A mentor's job is to use their experience to guide the employee and help them figure out how to avoid mistakes. And if they do make a mistake, then the mentor is there to help them recover. The recovery is followed by by what I call "lesson time", which is a judgment-free session where we discuss why the incident or failure happened and come up with actionable steps to prevent it from happening again.

If you find yourself in situations where you absolutely have to tell someone how to do something because failure would be fatal, at that point you should do that thing yourself, and have the employee watch you do it and take notes. That's another type of mentorship that a lot of people are not comfortable with, but it can be extremely valuable.


> It seems self-centered to think that the best way to learn is to make the same mistakes that you did yourself

This wasn't assumed in the premise, though the mentored may for sure have some experiences that the mentor did.

Learning and internalization happen after we synthesize stories and narratives into lessons that we can deeply connect with.

If a junior teammate comes to me with a solution and I say "I tried it that way once and it didn't work because xyz," that teammate will change their execution and, from my experience, not really internalize the xyz. This means they'll come back to me in the future with the same problem and we'll go through that again, because they didn't learn.

The critical action in both success and failure is reflection. Discovering the lessons through discussion is the way for us both to learn, and to ensure the experience is meaningful and sticks.

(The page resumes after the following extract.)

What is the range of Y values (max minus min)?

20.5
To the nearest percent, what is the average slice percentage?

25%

Let them fail: Second best case is that they fail, learn something, and are either open to suggestions or have better ideas the next time around. Either way, you have to re-do the project. Best case, they succeed, and you learn something.

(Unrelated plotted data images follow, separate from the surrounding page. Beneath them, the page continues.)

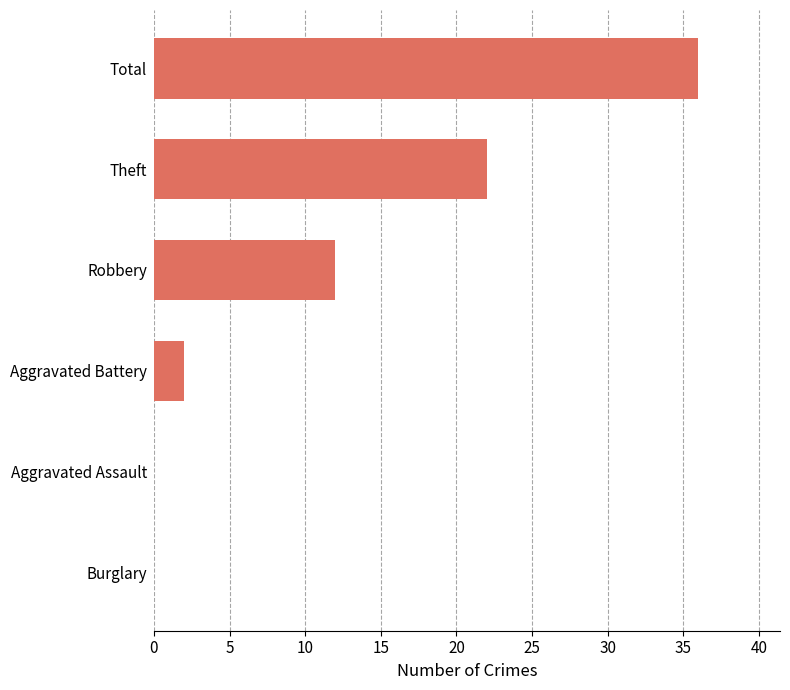

Which label corresponds to the largest value in the chart?

Total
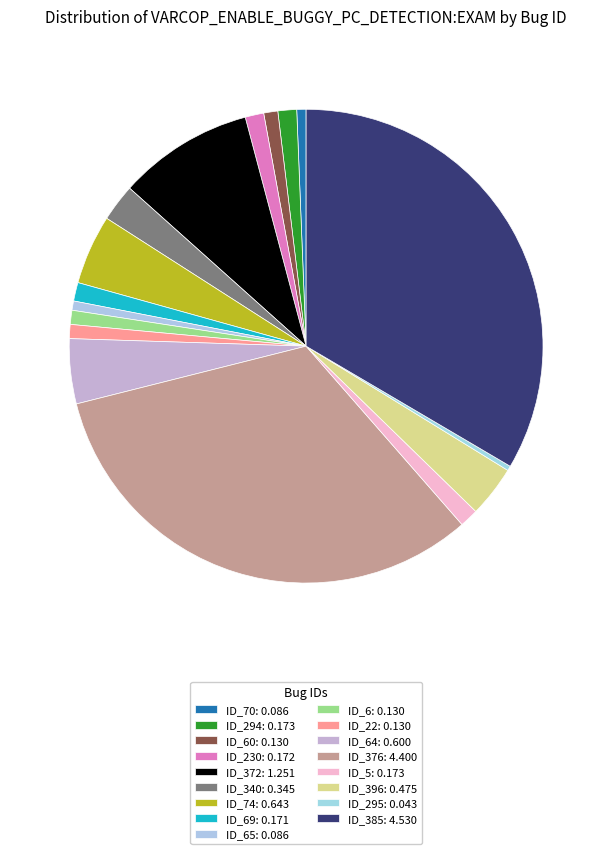

Count the number of slices in the pie.

17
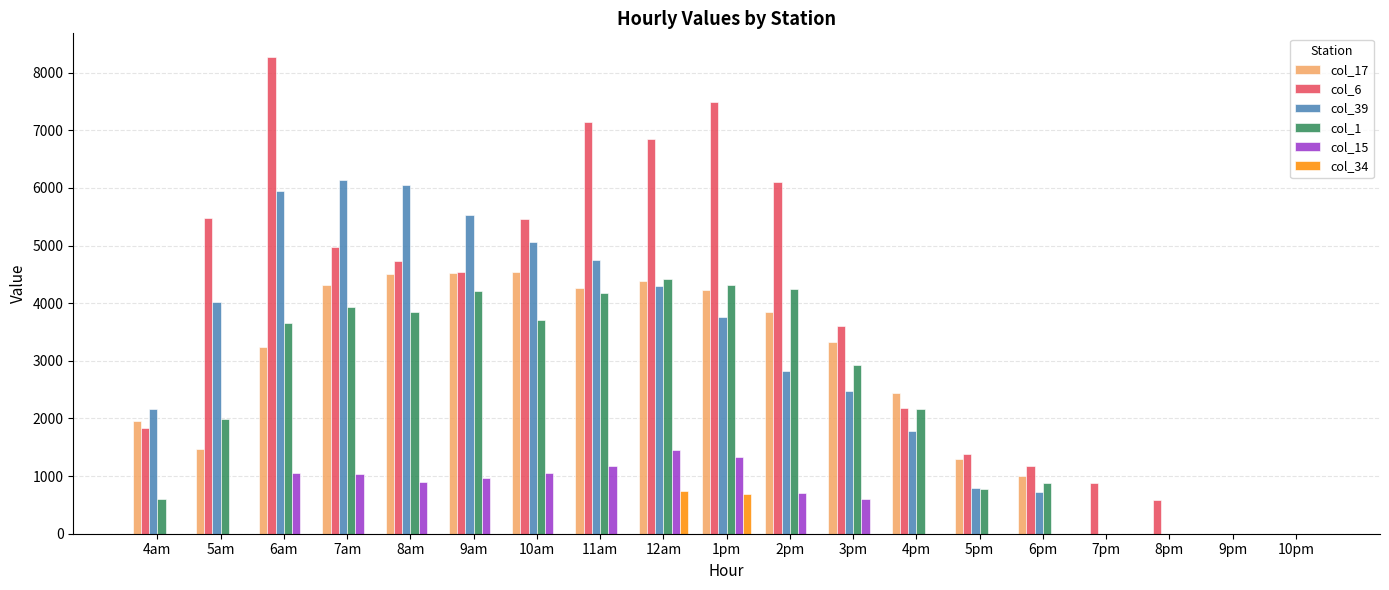

Are the bars grouped side by side (vs. stacked)?

Yes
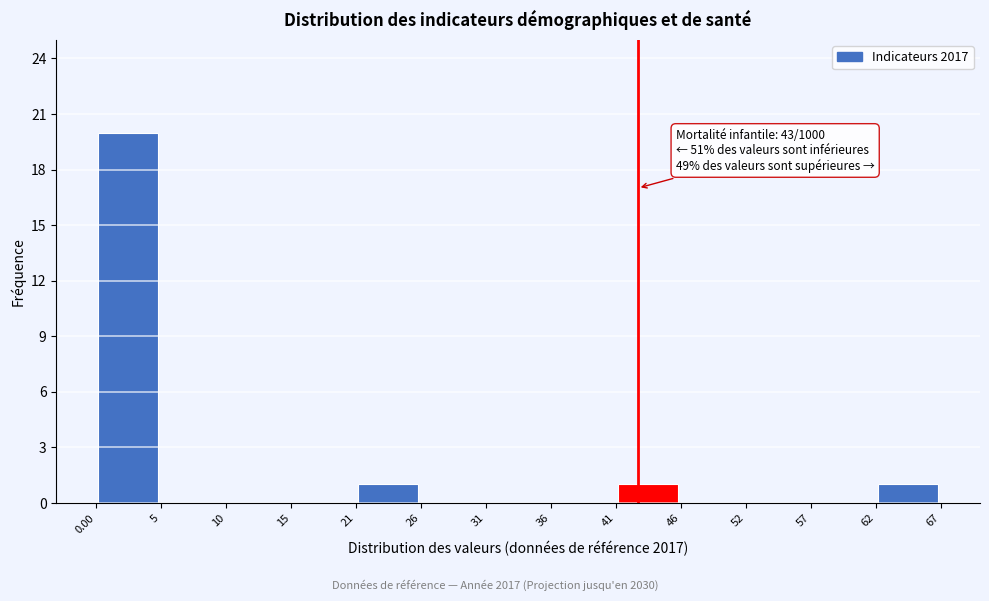

Which range on the x-axis has the tallest bar?

0.00 to 5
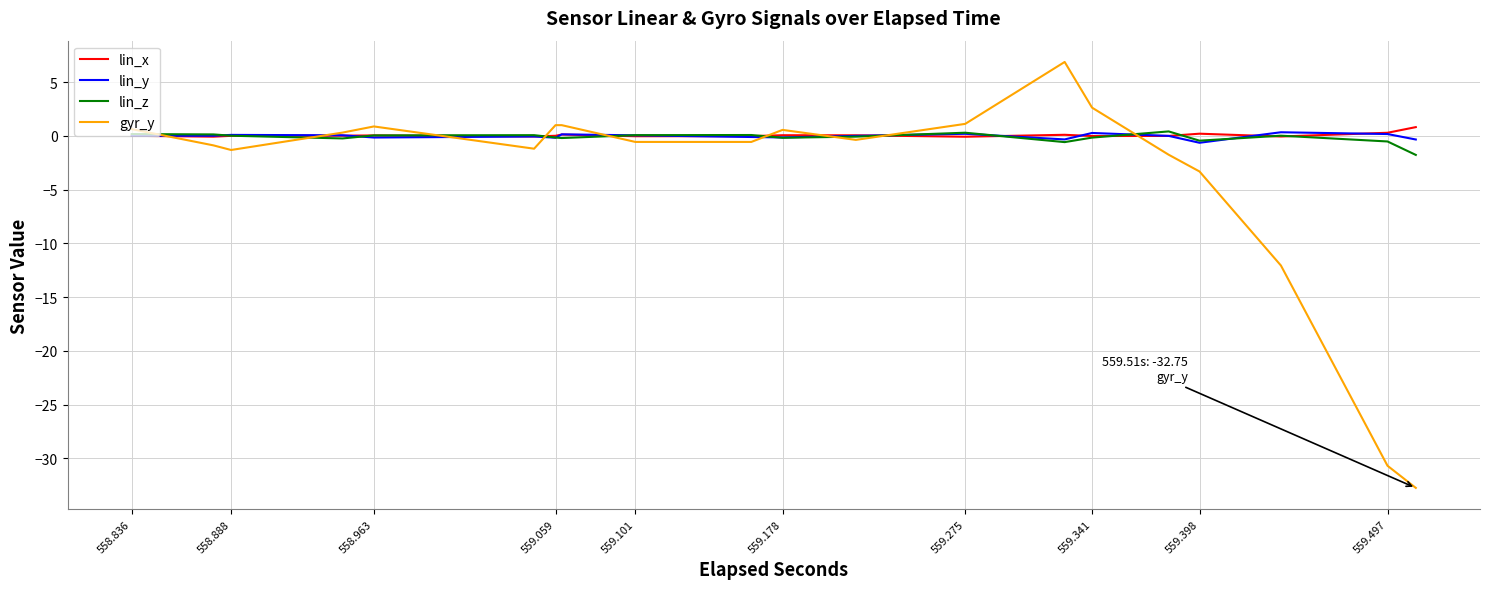

Is it true that lin_x equals 0.2 at 26?

False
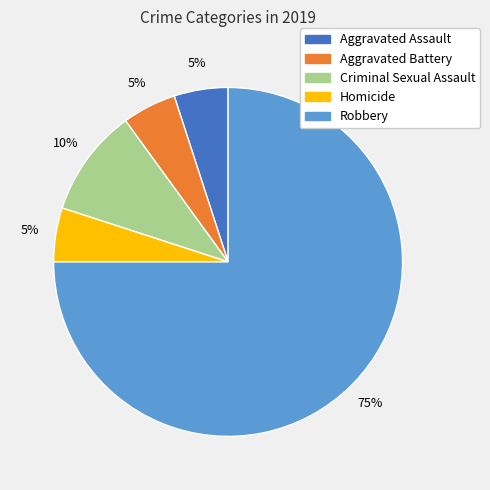

Do Homicide and Criminal Sexual Assault together represent more than half of the pie?

No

Second worse case is that they fail, don't learn anything; lather, rinse, repeat. The worst case? They produce a semi-functional failure and you have a shambling horror of a monstrosity to support until you finally give up and resign.

Don't let them fail: Second best case: You mentor them into a failure, but they learn something and you learn something. That's sort of good, right? The best case is that you mentor them into a success, they learn stuff and you have a functional project.

The second worst case is that you beat them into submission and get a functional project, but they resent you for not letting them do things their way; they haven't learned anything. The worst case is that you mentor them into a failure, catch all the blame for it, and they're now mentoring you. (And yes, I'm explicitly assuming that you are ten times as skilled and experienced as they are; this is a very bad thing.)

Now, it may just be my experience, but the best cases on either side are entirely theoretical. I've only personally experienced variations on the worst cases. But, I've also worked in government contracting (that may be redundant). There are a lot of hard-headed, not-especially-competent junior devs out there.

The bottom line is that you should just do it yourself---it'll generally save you a lot of grief.


This exactly.

I'd love to find some way to deal with the politics of the case where you end up with the shambling semi functional monstrosity.

Watching someone who is clearly out of their depth trying like hell to save face while time slips past and the software doesn't improve is very frustrating.


There's a difference between being adverse to failing at some task and not wanting your venture to crash.

For vital infrastructure, it's more important that those "failures" be more in the way of the dba or sa needing to look up how to make something work properly, than actually fry the server instance and wipe your data.


developers at s-fbi.com have failed at making this article live :P


like your server?


You let whoever was in charge of your page's scrolling fail a bit too much.